- [What you have to do]:
In the listing below, find each line with the string "hero" and return it.
Start of Given information
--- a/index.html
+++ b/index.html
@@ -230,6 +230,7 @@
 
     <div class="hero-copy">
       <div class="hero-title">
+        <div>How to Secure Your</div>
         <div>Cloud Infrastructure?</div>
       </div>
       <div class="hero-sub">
End of Given information
Start of Given information
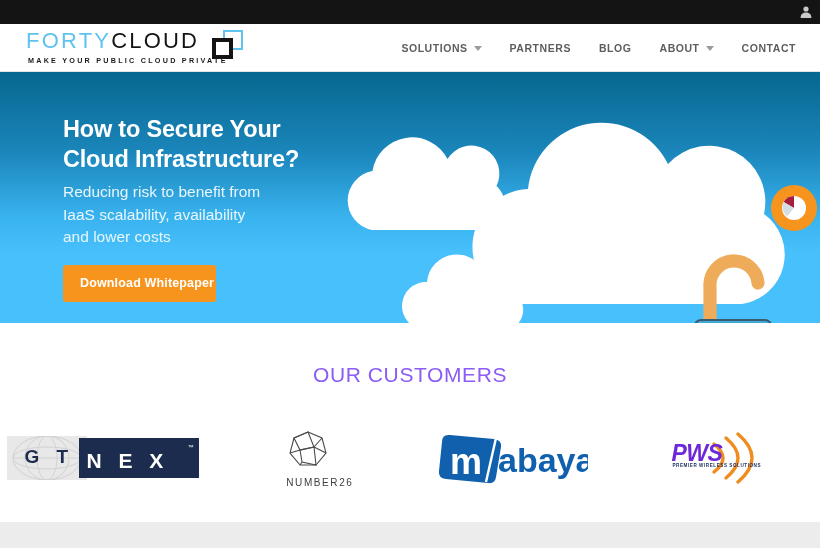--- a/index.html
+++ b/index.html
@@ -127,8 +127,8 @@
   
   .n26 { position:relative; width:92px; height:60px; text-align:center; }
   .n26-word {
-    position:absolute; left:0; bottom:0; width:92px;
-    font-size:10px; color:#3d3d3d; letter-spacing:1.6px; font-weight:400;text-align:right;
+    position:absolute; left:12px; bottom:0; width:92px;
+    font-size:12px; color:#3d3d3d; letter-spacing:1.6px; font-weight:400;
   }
End of Given information
- [Output]:
     <div class="hero-copy">
       <div class="hero-title">
       <div class="hero-sub">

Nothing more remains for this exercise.